THE BEST NEWS about affirmative action this year was not that Harvard has met or is close to meeting its far too modest hiring goals for minorities and women, but that a group of students decided to band together to show the uglier side of the University's program. In forming the task force for affirmative action, twelve student groups took upon themselves a job they felt Harvard and the Boston Office of Civil Rights were performing inadequately--ending Harvard's alleged discriminatory practices and setting the University on a path of better faith and more liberal hiring projections.
Harvard has made far from impressive progress in increasing its representation of women and minorities. The tenured faculty here is still 92 per cent white and male, and minorities and women are still represented in greatest proportion in the lowest paying jobs.
So while the University is publicly patting itself on the back, issuing favorable statements, as the Faculty has recently, about the progress made, a tremendous amount remains to be done.

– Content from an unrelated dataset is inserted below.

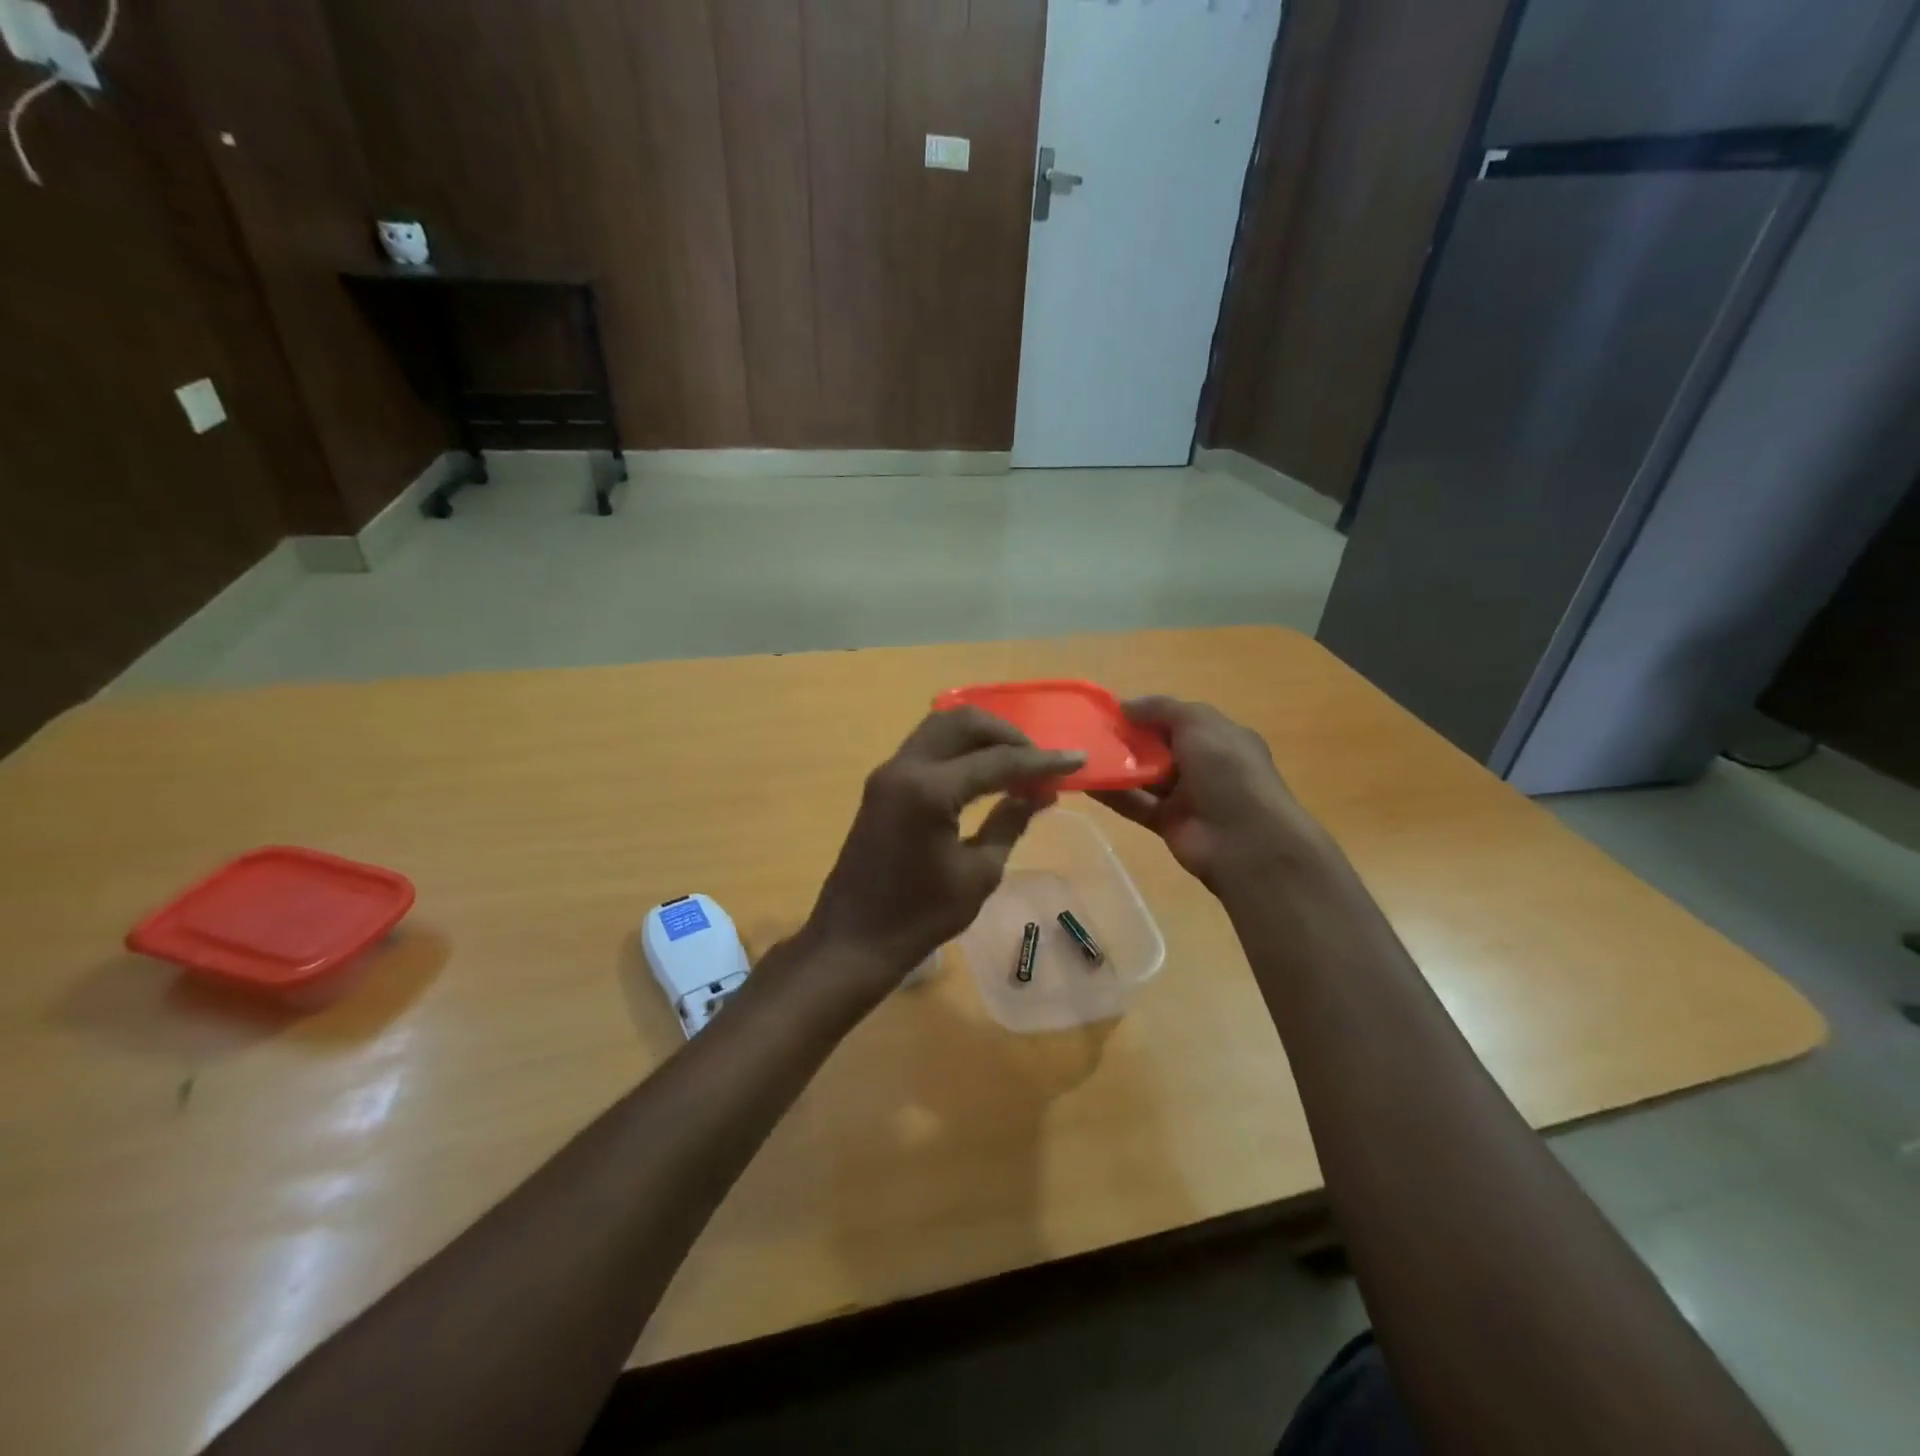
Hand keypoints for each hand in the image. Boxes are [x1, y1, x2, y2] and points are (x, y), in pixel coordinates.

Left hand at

As the in-house promotion of Dean Whitlock indicates, beneath the University's liberal facade, administrators are doing the minimum rather than going out of their way--as affirmative action demands they do--to act in better faith.
No student group, however, should take on this responsibility alone. Lacking funds, student support and student interest, the task force has had to move slowly toward its goal. And the real tragedy lies in the fact that this ought not to be the task of students at all. The University must push itself toward more willing and fuller compliance by changing its attitude toward increasing minority and female representation. And if Harvard continues to refuse to make this change, it is the responsibility of the Office of Civil Rights to force compliance with federal guidelines.
The task force is to be applauded for its efforts, and the University and the government officers seriously criticized for forcing students to assume their mandated responsibilities.